Given a homogeneous system, what can we say about a similar but nonhomogeneous system?

1. Nov 16, 2014

kosovo dave

This might belong in the HW section, but since it's specific to Linear Algebra I posted it here.

Alright, so we have a homogeneous system of 8 equations in 10 variables (an 8 x 10 matrix, let's call it A). We have found two solutions that are not multiples of each other (lets call them a and b), and every other solution is a linear combination of them. Can you be certain that any nonhomogeneous equation with the same coefficients has a solution?

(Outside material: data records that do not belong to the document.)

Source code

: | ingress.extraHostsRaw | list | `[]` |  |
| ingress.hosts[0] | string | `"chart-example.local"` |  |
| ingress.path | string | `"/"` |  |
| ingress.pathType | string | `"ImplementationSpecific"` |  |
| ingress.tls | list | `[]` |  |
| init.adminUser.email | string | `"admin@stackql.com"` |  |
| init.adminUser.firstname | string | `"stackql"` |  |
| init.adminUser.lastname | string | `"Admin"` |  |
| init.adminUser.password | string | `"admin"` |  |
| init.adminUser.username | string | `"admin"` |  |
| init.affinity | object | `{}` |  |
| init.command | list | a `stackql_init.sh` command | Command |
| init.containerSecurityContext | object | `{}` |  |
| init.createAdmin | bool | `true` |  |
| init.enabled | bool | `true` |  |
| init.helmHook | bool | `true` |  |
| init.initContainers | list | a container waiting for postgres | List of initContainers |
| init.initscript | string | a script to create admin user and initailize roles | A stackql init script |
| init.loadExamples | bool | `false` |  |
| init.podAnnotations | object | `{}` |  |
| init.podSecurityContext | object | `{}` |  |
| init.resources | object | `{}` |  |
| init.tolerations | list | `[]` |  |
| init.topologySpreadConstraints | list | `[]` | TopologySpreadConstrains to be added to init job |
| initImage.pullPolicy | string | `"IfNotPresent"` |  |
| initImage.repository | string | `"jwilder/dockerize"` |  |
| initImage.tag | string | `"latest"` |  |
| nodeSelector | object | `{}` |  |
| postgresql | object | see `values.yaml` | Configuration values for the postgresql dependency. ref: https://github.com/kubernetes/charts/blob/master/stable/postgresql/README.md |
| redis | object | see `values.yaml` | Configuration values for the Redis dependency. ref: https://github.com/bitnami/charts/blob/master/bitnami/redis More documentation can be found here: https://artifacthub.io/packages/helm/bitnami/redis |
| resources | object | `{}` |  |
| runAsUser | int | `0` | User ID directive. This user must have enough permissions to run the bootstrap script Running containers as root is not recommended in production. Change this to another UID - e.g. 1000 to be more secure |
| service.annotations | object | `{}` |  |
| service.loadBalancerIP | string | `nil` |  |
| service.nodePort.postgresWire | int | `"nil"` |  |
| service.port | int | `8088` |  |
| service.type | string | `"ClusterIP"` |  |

I want to say yes, but I'm not sure why. Here's the stuff I know:
- Our solution for the homogeneous system is span{a, b}.
- Since there are free variables/the null space is not just 0 we know there are nontrivial solutions.
- Dim(Null(A))=8

2. Nov 16, 2014

Simon Bridge

Try constructing a non-homogeneous equation with those two coefficients that does not have a solution - consider that the inhomogeniety can be anything.

3. Nov 16, 2014

kosovo dave

I don't know why, but I'm still having a hard time with this :/ Could you give me another hint?

Here's what I tried:
Ax=c

if c= (0,0,1,0,0,0,0,0,0,0) I think the system would be inconsistent because row 3 of the augmented matrix would be all 0's and then a nonzero to the right of the vertical line. Does that work?

4. Nov 16, 2014

Simon Bridge

Well, how would you normally find the solution to a non-homogeneous system knowing the solution to the homogeneous one?

5. Nov 16, 2014

kosovo dave

augment the nonhomogeneous system with a solution from the homogeneous one?

6. Nov 22, 2014

Stephen Tashi

For a matrix $A$ and a column vector $x$ the result of $Ax$ can be viewed as a linear combination of the column vectors of $A$ where the coefficients in the linear combination are the entries of $x$. So if $Ax = b$ has a solution, the vector $b$ must be in the span of the column vectors.